I lavori della nuova cinta muraria proseguirono stancamente attraverso fiduciari del posto nominati dal Principe, e probabilmente non furono mai completati. La carenza cronica di fondi, e il disinteresse dei responsabili dovuto soprattutto ai mutati scenari politici, furono la più probabile causa del mancato completamento della Cinta muraria.

La seconda Cinta muraria raggiunse il Porto, e rese obsolete le vecchie fortificazioni poste al suo interno e che si snodavano fino a Piazza Castello. E’ quindi comprensibile la demolizione della Torre di difesa che si trovava nei pressi del Duomo, come anche quella delle altre, poste intorno alla Città Vecchia. Ciò avvenne nel 1760, quando Mons. Celestino Orlandi volle costruire il primo Seminario Vescovile di Molfetta, quello sul Porto, divenuto poi, il Palazzo della Dogana. Fu aperta una passeggiata sopra le vecchie mura. La loro inutilità come baluardo di difesa era diventata palese anche ai privati cittadini, che già negli anni precedenti, avevano cominciato a bucarle, aprendo porte d’ingresso a nuovi locali che si affacciavano sul Borgo.

A poco a poco, anche per la diminuita pericolosità della pirateria e l’aumento della potenza dei cannoni, che facilmente sgretolavano le normali mura, come quelle nuove di Molfetta, sia il Castello che la Cinta muraria, divennero soltanto un inutile intralcio alla espansione della città…….e furono demoliti, mentre le antiche pietre servirono alla edificazione dei nuovi quartieri.

Il Castello rimase in abbandono per anni e cominciò a crollare, tanto che nella seconda metà del XVII Secolo, una parte delle sue pietre fu utilizzata per completare la facciata della Chiesa di Santa Maria degli Afflitti (Purgatorio), edificata a partire dal 1643.

Nel 1785 si attuò la demolizione della seconda cinta muraria.

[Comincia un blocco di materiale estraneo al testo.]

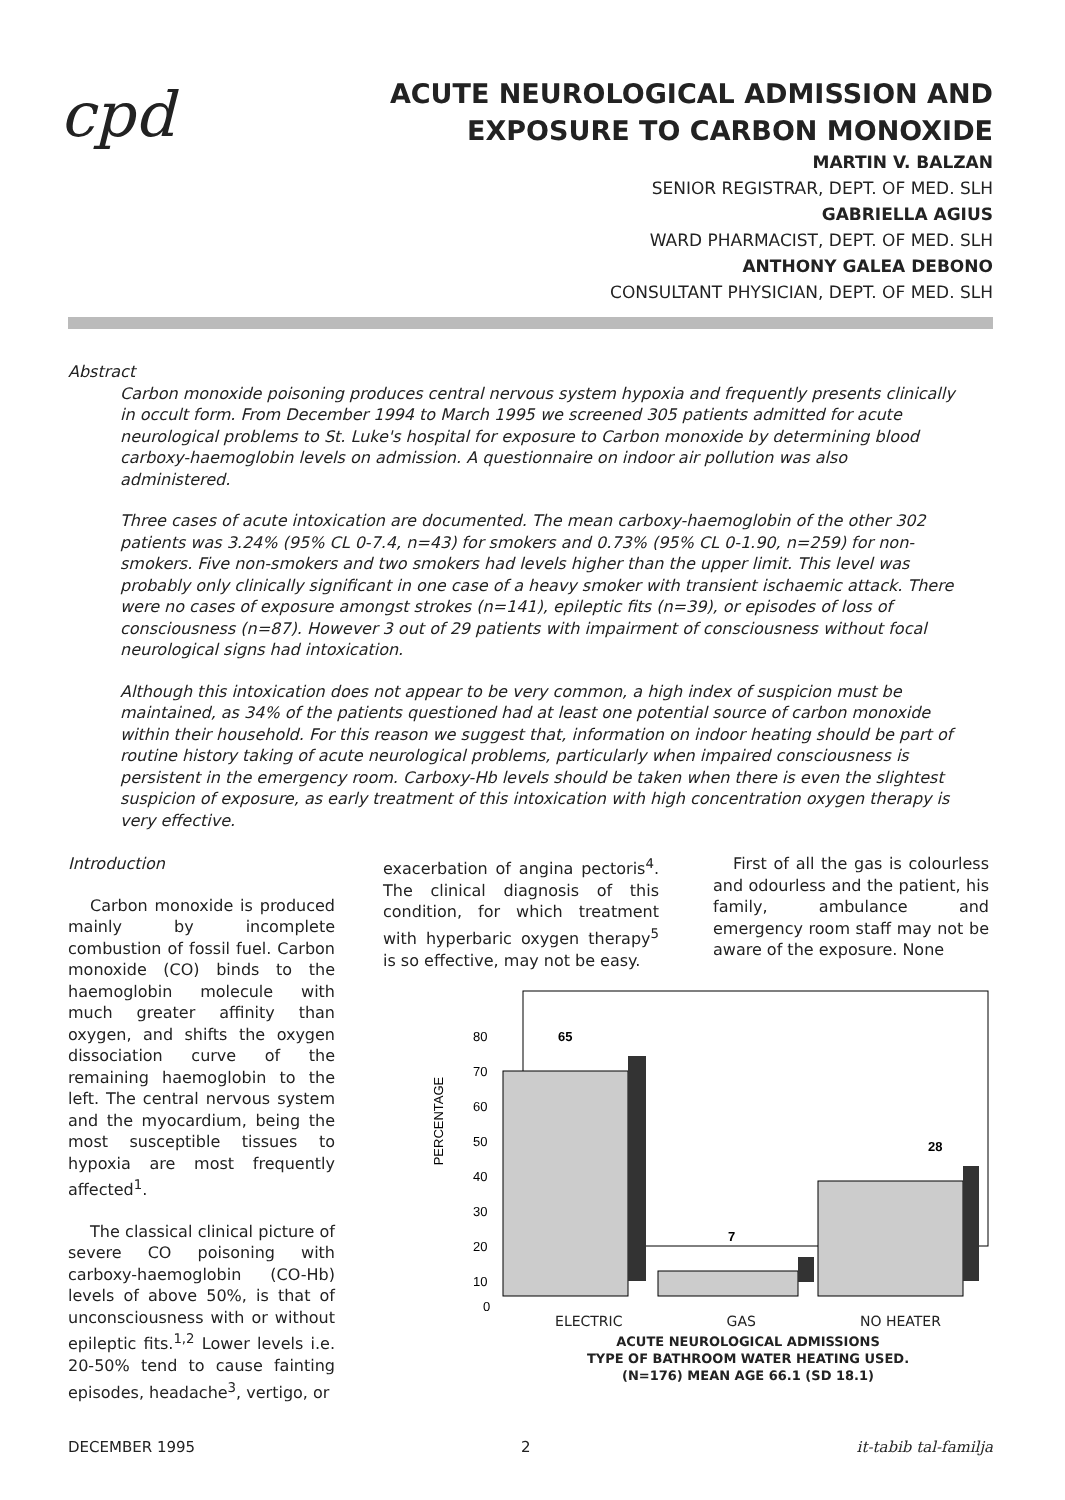cpd
ACUTE NEUROLOGICAL ADMISSION AND
EXPOSURE TO CARBON MONOXIDE
MARTIN V. BALZAN
SENIOR REGISTRAR, DEPT. OF MED. SLH
GABRIELLA AGIUS
WARD PHARMACIST, DEPT. OF MED. SLH
ANTHONY GALEA DEBONO
CONSULTANT PHYSICIAN, DEPT. OF MED. SLH
Abstract
Carbon monoxide poisoning produces central nervous system hypoxia and frequently presents clinically in occult form. From December 1994 to March 1995 we screened 305 patients admitted for acute neurological problems to St. Luke's hospital for exposure to Carbon monoxide by determining blood carboxy-haemoglobin levels on admission. A questionnaire on indoor air pollution was also administered.
Three cases of acute intoxication are documented. The mean carboxy-haemoglobin of the other 302 patients was 3.24% (95% CL 0-7.4, n=43) for smokers and 0.73% (95% CL 0-1.90, n=259) for non-smokers. Five non-smokers and two smokers had levels higher than the upper limit. This level was probably only clinically significant in one case of a heavy smoker with transient ischaemic attack. There were no cases of exposure amongst strokes (n=141), epileptic fits (n=39), or episodes of loss of consciousness (n=87). However 3 out of 29 patients with impairment of consciousness without focal neurological signs had intoxication.
Although this intoxication does not appear to be very common, a high index of suspicion must be maintained, as 34% of the patients questioned had at least one potential source of carbon monoxide within their household. For this reason we suggest that, information on indoor heating should be part of routine history taking of acute neurological problems, particularly when impaired consciousness is persistent in the emergency room. Carboxy-Hb levels should be taken when there is even the slightest suspicion of exposure, as early treatment of this intoxication with high concentration oxygen therapy is very effective.
Introduction
Carbon monoxide is produced mainly by incomplete combustion of fossil fuel. Carbon monoxide (CO) binds to the haemoglobin molecule with much greater affinity than oxygen, and shifts the oxygen dissociation curve of the remaining haemoglobin to the left. The central nervous system and the myocardium, being the most susceptible tissues to hypoxia are most frequently affected<sup>1</sup>.
The classical clinical picture of severe CO poisoning with carboxy-haemoglobin (CO-Hb) levels of above 50%, is that of unconsciousness with or without epileptic fits.<sup>1,2</sup> Lower levels i.e. 20-50% tend to cause fainting episodes, headache<sup>3</sup>, vertigo, or
exacerbation of angina pectoris<sup>4</sup>. The clinical diagnosis of this condition, for which treatment with hyperbaric oxygen therapy<sup>5</sup> is so effective, may not be easy.
First of all the gas is colourless and odourless and the patient, his family, ambulance and emergency room staff may not be aware of the exposure. None
PERCENTAGE
80
70
60
50
40
30
20
10
0
65
7
28
ELECTRIC GAS NO HEATER
ACUTE NEUROLOGICAL ADMISSIONS
TYPE OF BATHROOM WATER HEATING USED.
(N=176) MEAN AGE 66.1 (SD 18.1)
DECEMBER 1995 2 it-tabib tal-familja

Il castello dei Gonzaga, edificato nel 1589, fu definitivamente abbattuto nel 1932. Fu un vero e proprio sacrilegio distruggere ciò che rimaneva dopo gli abbattimenti iniziati quasi tre secoli prima.  Ciò che rimane oggi del Castello dei Gonzaga è un pezzo di muro sulla scalinata che va verso via Resa salendo da via Ugo Bassi.